*** Opening Supplied information ***

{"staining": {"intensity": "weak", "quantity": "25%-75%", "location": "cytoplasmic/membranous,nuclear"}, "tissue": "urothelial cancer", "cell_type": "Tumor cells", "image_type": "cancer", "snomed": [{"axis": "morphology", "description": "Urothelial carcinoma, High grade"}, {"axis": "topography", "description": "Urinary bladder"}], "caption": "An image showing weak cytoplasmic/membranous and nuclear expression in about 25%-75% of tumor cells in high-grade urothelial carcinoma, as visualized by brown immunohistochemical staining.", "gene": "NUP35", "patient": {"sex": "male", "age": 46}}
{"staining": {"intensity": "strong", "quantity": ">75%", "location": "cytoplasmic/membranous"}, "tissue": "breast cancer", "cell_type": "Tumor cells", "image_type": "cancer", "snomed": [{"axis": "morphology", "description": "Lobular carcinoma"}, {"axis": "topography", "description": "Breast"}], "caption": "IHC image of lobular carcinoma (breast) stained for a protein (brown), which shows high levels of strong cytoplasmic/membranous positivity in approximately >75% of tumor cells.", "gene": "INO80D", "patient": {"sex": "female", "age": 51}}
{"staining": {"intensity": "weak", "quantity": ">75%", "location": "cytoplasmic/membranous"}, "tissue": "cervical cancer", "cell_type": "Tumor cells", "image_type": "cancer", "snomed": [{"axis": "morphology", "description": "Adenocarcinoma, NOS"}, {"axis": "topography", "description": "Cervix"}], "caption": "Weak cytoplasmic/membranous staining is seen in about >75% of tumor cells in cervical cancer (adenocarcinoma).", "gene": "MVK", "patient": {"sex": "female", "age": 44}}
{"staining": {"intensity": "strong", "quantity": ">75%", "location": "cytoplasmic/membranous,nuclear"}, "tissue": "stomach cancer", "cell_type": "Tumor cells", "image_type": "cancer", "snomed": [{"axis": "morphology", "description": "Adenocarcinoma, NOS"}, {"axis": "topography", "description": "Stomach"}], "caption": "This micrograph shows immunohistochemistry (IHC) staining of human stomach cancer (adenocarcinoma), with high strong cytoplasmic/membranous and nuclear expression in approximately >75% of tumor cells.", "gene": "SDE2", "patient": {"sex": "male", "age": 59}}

*** Closing Supplied information ***

> _Requirement_:
Answer by repeating every line of the listing exactly.

> _Answer for the task_:
{"staining": {"intensity": "weak", "quantity": "25%-75%", "location": "cytoplasmic/membranous,nuclear"}, "tissue": "urothelial cancer", "cell_type": "Tumor cells", "image_type": "cancer", "snomed": [{"axis": "morphology", "description": "Urothelial carcinoma, High grade"}, {"axis": "topography", "description": "Urinary bladder"}], "caption": "An image showing weak cytoplasmic/membranous and nuclear expression in about 25%-75% of tumor cells in high-grade urothelial carcinoma, as visualized by brown immunohistochemical staining.", "gene": "NUP35", "patient": {"sex": "male", "age": 46}}
{"staining": {"intensity": "strong", "quantity": ">75%", "location": "cytoplasmic/membranous"}, "tissue": "breast cancer", "cell_type": "Tumor cells", "image_type": "cancer", "snomed": [{"axis": "morphology", "description": "Lobular carcinoma"}, {"axis": "topography", "description": "Breast"}], "caption": "IHC image of lobular carcinoma (breast) stained for a protein (brown), which shows high levels of strong cytoplasmic/membranous positivity in approximately >75% of tumor cells.", "gene": "INO80D", "patient": {"sex": "female", "age": 51}}
{"staining": {"intensity": "weak", "quantity": ">75%", "location": "cytoplasmic/membranous"}, "tissue": "cervical cancer", "cell_type": "Tumor cells", "image_type": "cancer", "snomed": [{"axis": "morphology", "description": "Adenocarcinoma, NOS"}, {"axis": "topography", "description": "Cervix"}], "caption": "Weak cytoplasmic/membranous staining is seen in about >75% of tumor cells in cervical cancer (adenocarcinoma).", "gene": "MVK", "patient": {"sex": "female", "age": 44}}
{"staining": {"intensity": "strong", "quantity": ">75%", "location": "cytoplasmic/membranous,nuclear"}, "tissue": "stomach cancer", "cell_type": "Tumor cells", "image_type": "cancer", "snomed": [{"axis": "morphology", "description": "Adenocarcinoma, NOS"}, {"axis": "topography", "description": "Stomach"}], "caption": "This micrograph shows immunohistochemistry (IHC) staining of human stomach cancer (adenocarcinoma), with high strong cytoplasmic/membranous and nuclear expression in approximately >75% of tumor cells.", "gene": "SDE2", "patient": {"sex": "male", "age": 59}}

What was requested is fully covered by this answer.